Ahmet Mithat, "Ben Neyim? Hikmet-i Maddiyeye Müdafaa" adıyla yazdığı eserinde bu fikirlerle dalgasını da geçiyor. Onları özetle verelim: "Onların nazarında ben bir miktar et, yağ, kemik ve sudan ibaretmişim. Görmek, işitmek, koklamak ise, bu et ve kemiğin melekesiymiş. Göz bir madde, görmek de kuvvetiymiş. Akıl ve ruhumuz var, diyorsunuz; onlar da melekedir diyorlar. Ben ölünce, onlar da toprağa karışırmış. Ben, benim benliğimi inkâr eden şerir ile boğaz boğaza gelmeyince, kanaat hasıl edemeyeceğim. Evet ben de okudum. Fikyeleri, Darwinleri, Decartları, Şopenhaverleri, Büchnerleri bile okudum. İnkâr olunan benliğimi bulmak için dosta düşmana da sordum."

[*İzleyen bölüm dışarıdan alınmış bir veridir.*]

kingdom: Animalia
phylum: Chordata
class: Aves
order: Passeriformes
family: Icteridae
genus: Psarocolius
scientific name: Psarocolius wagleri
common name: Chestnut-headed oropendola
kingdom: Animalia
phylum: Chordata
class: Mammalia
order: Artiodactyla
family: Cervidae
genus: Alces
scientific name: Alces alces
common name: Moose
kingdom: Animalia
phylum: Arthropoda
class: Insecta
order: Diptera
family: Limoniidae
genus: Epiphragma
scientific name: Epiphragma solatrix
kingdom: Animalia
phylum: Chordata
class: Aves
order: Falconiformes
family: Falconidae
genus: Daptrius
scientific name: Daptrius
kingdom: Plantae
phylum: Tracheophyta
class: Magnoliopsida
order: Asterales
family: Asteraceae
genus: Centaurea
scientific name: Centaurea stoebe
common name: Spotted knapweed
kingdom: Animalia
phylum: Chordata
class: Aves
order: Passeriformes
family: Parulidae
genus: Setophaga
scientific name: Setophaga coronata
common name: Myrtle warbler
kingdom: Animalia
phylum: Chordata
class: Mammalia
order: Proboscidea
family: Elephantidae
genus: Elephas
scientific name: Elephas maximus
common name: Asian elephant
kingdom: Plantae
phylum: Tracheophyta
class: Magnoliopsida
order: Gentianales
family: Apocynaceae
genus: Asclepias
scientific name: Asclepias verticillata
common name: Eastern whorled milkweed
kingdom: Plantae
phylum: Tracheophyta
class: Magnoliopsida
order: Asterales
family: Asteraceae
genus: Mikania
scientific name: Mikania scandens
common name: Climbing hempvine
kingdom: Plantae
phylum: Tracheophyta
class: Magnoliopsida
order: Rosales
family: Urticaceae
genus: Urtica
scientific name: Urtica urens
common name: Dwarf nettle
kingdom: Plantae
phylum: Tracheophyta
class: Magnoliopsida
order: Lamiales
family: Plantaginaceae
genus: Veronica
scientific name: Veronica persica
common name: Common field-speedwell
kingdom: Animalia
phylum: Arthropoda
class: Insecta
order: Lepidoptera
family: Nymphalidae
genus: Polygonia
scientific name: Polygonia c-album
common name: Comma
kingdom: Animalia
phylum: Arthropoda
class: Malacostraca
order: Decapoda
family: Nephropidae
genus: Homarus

"Bu herifler eserden müessire (yaratılandan yaratana) intikal (anlama) melekesini hükümden düşürmeye çalışıyorlar. İşi mugalata-i fenniyeye (fen bilimleri yanlıştan alet etmeye) kadar da vardırıyorlar. Fenni kullandıkları için cevap da zorlaşıyor."
Ne isabetli teşhisler değil mi? Malesef bu hastalık aynen devam ediyor. Halbuki onların inkârlarına alet ettikleri fen bilimleri, daha önce işaret ettiğimiz gibi, her kelime ve cümlesi ile bir sanat galerisi olan tabiatı ve içindekileri anlatıyor. Ahmet Mithat'ın mugalata-i fenniye dediği ise, fenni izahlarla bu harika ve mucizelerin anlaşıldığını, âdileştiğini zannetmeleri ve sanatın arkasında akla görünen sanatkârı görememeleriydi.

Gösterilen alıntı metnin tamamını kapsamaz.